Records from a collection
Segment Open

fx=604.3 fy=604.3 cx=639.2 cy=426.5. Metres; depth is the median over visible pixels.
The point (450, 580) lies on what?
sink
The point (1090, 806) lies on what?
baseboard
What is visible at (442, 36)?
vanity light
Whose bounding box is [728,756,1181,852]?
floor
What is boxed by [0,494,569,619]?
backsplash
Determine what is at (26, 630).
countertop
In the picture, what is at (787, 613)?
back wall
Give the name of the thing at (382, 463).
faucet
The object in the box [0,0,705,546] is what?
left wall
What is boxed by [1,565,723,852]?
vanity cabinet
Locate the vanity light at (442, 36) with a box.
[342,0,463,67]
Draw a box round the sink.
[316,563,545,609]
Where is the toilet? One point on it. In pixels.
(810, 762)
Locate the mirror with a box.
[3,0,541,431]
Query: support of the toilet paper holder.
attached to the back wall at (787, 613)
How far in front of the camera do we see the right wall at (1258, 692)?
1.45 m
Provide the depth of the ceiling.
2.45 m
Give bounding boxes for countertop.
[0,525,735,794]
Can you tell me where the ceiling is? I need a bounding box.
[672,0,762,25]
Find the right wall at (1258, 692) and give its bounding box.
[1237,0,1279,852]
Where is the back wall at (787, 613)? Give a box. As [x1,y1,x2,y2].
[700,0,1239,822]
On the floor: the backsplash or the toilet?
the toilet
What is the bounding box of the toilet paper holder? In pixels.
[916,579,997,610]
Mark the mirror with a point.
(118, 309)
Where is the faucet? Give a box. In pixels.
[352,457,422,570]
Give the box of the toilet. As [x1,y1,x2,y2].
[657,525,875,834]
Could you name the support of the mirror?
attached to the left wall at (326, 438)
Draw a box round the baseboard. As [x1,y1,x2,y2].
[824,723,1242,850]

Segment Closed

* [Exercise directions]: Down to the final line, the data above must be copied exactly.

* [The answer]:
fx=604.3 fy=604.3 cx=639.2 cy=426.5. Metres; depth is the median over visible pixels.
The point (450, 580) lies on what?
sink
The point (1090, 806) lies on what?
baseboard
What is visible at (442, 36)?
vanity light
Whose bounding box is [728,756,1181,852]?
floor
What is boxed by [0,494,569,619]?
backsplash
Determine what is at (26, 630).
countertop
In the picture, what is at (787, 613)?
back wall
Give the name of the thing at (382, 463).
faucet
The object in the box [0,0,705,546] is what?
left wall
What is boxed by [1,565,723,852]?
vanity cabinet
Locate the vanity light at (442, 36) with a box.
[342,0,463,67]
Draw a box round the sink.
[316,563,545,609]
Where is the toilet? One point on it. In pixels.
(810, 762)
Locate the mirror with a box.
[3,0,541,431]
Query: support of the toilet paper holder.
attached to the back wall at (787, 613)
How far in front of the camera do we see the right wall at (1258, 692)?
1.45 m
Provide the depth of the ceiling.
2.45 m
Give bounding boxes for countertop.
[0,525,735,794]
Can you tell me where the ceiling is? I need a bounding box.
[672,0,762,25]
Find the right wall at (1258, 692) and give its bounding box.
[1237,0,1279,852]
Where is the back wall at (787, 613)? Give a box. As [x1,y1,x2,y2].
[700,0,1239,822]
On the floor: the backsplash or the toilet?
the toilet
What is the bounding box of the toilet paper holder? In pixels.
[916,579,997,610]
Mark the mirror with a point.
(118, 309)
Where is the faucet? Give a box. In pixels.
[352,457,422,570]
Give the box of the toilet. As [x1,y1,x2,y2].
[657,525,875,834]
Could you name the support of the mirror?
attached to the left wall at (326, 438)
Draw a box round the baseboard. As [x1,y1,x2,y2].
[824,723,1242,850]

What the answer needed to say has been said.